By turn seven, our distance had increased to 21… with a velocity difference of 5. (Every time she went around a sand cloud, that distance was just going start to go up faster.) She missed every single laser shot once that sand was in play. One missile got through to me and I finally had to take my lumps: 1d6 hits. The referee got three… all of which punched up my hull to the point where the ship looked like a piece of Swiss cheese.

I fired back at her and rolled an eleven– just enough to get through my own sand clouds. Her hull was hit and her ship depressurized… and then her ship stopped firing and accelerating.

What do you do then? Do you go back and salvage her ship and make millions…? Or was this a ruse to get us to stop fleeing…? No idea!

At any rate, a lucky hit on a computer or maneuver drive would have changed everything. That makes every damage roll in these exchanges a major event. But it’s really hard to score a hit. The distances are long. (We were 1600 mm apart at the end– 160,000 kilometers distant. That’s more than half way to the moon!)

Most importantly, the combat took two hours of game time.

That would never work for a movie. Ships lashing out at each other at distances where they can’t see each other for hours on end…? No, that’s crazy. But in a role-playing game…? That leaves plenty of time to role-play negotiations over comms, time for player characters to attempt damage control, and time for everyone to come up with crazy ideas that are just outside the scope of the rules.

Most importantly, the odds a player character’s ship simply blowing up are not that good. That’s a really good thing where such an event would result in an hour or two of unplanned character generation!

 

8 Comments
  • Terry Sanders says:

    Like the grand space battle in Alan Dean Foster’s *GLORY LANE, where the Admiral told his computers what he was trying to do–and then everyone retired to the Battle Lounge and socialized. Several hours later they were told the outcome of the battle and surrendered.

    No shots fired. They hadn’t gotten to weapons range yet, but the computers knew *exactly* what would happen when they did–in another day or two. And there was no longer enough delta-vee, etc., to make a significant change. So why waste the equipment?

  • John E. Boyle says:

    Sounds like those 1st edition rules did a good job of ratcheting up the suspense.

    • Terry Sanders says:

      Like he said, I’d hate to try and make a movie of it, but it could make for fascinating roleplay.

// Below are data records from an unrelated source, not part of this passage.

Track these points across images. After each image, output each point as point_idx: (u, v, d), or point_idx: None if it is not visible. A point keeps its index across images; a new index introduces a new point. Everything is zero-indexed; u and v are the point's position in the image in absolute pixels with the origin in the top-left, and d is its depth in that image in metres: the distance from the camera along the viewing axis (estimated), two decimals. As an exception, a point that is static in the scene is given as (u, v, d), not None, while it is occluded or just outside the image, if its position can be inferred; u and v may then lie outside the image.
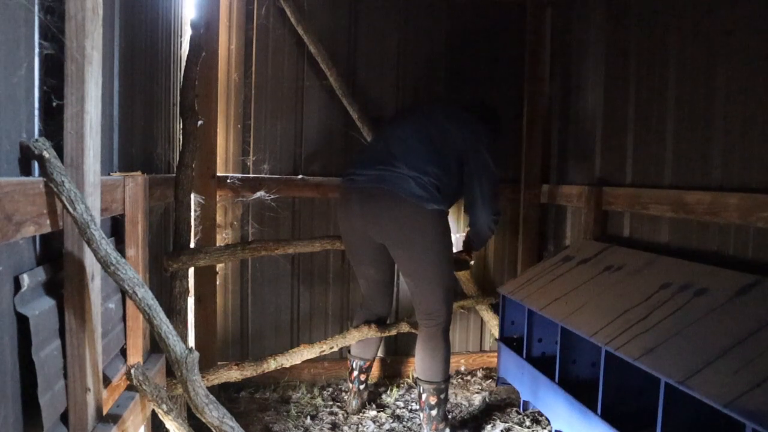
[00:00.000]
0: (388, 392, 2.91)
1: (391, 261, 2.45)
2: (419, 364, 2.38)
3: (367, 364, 2.64)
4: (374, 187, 2.24)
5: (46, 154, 1.11)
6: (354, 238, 2.41)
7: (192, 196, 2.52)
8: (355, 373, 2.63)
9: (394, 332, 2.67)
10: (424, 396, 2.36)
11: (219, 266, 2.87)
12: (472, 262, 2.88)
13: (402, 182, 2.20)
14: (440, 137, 2.33)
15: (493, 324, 3.15)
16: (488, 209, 2.38)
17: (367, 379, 2.67)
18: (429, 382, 2.34)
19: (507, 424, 2.56)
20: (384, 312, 2.62)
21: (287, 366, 2.40)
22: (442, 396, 2.36)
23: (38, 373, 1.10)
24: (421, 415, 2.40)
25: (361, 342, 2.59)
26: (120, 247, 1.61)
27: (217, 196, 2.82)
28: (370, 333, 2.53)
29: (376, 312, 2.60)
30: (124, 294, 1.50)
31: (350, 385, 2.66)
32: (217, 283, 2.87)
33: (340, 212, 2.45)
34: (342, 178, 2.44)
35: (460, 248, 2.80)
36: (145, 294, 1.21)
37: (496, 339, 2.98)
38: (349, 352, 2.68)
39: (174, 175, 2.35)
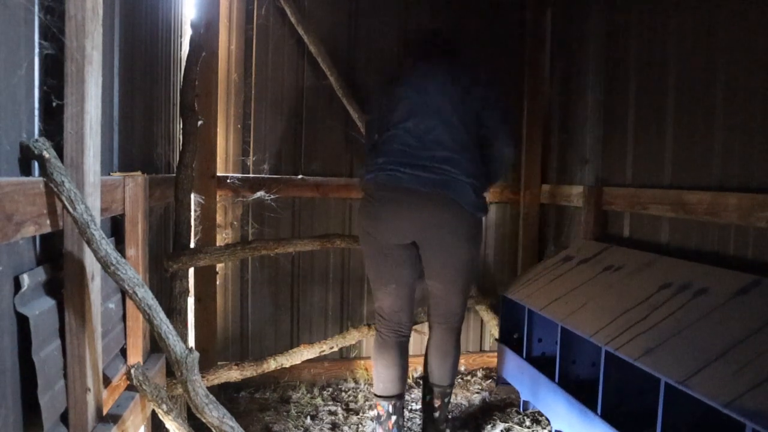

      What it really reminds me of is the confrontation scene with the villainess in THE VOR GAME. The whole “battle” is an argument over the radio–with lightspeed lag making it even more glacial. But suspense is never in short supply…

  • Brian Renninger says:

    I think I started too close together though. It should have been farther apart given that you did the unexpected but, the rules gave no guidance on how to determine starting range. Though the value I chose was because I’d missed where the ranges were. With medium range starting at 25 a better starting range would have been 10-15. Also, would have avoided some of the wonkiness that happens at close range as speed builds up.

  • JonM says:

    Two hours for a single combat? Are you sure you aren’t playing Third Edition D&D?

    I keed, I keed. This sounds like a lot more fun than waiting twenty minutes for your turn to come up in initiative order while everybody else hems and haws over a square grid looking for the perfect combo.